On 14/Feb/11 20:27, Bowie Bailey wrote:
> On 2/14/2011 2:21 PM, Carlos Lopez wrote:
>>> I was wondering whether there is some way in Courier (using 
>>> authlib, using authmysql) to catch the event of a multiple
>>> login failure, such as in the case of spambots trying to
>>> bruteforce an account, to temporarily ban the IP?
>>
>> You can use either, Mysql or authlib logs and then do a grep or
>> any similar tools that can filter any failure login.
>>
>> If you want to ban the IP that any anonymous user is using to
>> login, in my case I've used Linux IPTABLES and dynamic rule
>> changing thru a scrip.
> 
> Check out fail2ban.  You can use it to watch the log files and ban any
> IP with more than a certain number of failures.  It can be used for any
> service that logs failures.

Ipqbdb has similar functionality --Linux only.  Neither of them would
resist against distributed attacks, though.

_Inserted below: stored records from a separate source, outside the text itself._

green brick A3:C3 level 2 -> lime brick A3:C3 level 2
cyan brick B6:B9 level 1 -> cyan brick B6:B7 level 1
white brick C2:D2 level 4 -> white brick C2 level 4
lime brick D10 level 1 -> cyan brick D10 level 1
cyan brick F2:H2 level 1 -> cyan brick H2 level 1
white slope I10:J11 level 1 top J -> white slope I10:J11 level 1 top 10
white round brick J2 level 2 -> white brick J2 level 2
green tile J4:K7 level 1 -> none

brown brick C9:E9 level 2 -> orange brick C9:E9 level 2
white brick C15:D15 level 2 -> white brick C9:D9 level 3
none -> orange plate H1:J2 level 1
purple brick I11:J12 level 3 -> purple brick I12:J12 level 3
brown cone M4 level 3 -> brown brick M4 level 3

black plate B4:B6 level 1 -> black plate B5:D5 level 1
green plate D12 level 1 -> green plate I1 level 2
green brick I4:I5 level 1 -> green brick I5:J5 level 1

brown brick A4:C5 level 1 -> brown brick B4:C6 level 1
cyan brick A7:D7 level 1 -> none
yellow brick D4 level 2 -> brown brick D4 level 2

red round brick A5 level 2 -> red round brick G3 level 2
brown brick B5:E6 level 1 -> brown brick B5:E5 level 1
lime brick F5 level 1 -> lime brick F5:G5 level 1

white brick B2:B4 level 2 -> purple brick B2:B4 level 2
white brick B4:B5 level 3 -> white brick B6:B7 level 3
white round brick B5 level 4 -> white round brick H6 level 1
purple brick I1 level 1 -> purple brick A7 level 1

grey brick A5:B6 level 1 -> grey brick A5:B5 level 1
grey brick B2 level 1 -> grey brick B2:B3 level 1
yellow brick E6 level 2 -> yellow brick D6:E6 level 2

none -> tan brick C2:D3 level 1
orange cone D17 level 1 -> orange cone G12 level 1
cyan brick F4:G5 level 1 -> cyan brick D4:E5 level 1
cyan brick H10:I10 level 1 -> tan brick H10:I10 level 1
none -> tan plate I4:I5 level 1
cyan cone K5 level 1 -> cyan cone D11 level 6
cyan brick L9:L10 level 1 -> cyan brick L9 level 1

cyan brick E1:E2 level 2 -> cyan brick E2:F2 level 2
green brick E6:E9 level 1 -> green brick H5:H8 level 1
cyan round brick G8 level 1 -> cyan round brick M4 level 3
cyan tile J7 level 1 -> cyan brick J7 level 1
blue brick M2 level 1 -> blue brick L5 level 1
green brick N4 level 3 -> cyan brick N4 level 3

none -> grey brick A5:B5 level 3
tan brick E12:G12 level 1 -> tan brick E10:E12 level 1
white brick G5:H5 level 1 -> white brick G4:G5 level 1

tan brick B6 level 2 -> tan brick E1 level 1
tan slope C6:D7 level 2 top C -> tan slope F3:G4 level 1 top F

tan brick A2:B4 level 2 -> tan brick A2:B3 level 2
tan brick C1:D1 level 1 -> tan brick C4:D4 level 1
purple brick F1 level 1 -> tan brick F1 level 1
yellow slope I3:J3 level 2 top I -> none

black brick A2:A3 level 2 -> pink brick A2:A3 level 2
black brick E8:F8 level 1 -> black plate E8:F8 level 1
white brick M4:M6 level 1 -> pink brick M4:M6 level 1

Built-in tarpit works well against timid attackers.  Determined
crackers quickly reach the maximum connection limit and may hold it
indefinitely.  I hope we'll have refined better countermeasures by the
time well crafted attacks will come.  For example, we could block
logins, from any IP address, for users affected by more than N failed
logins since the last password change.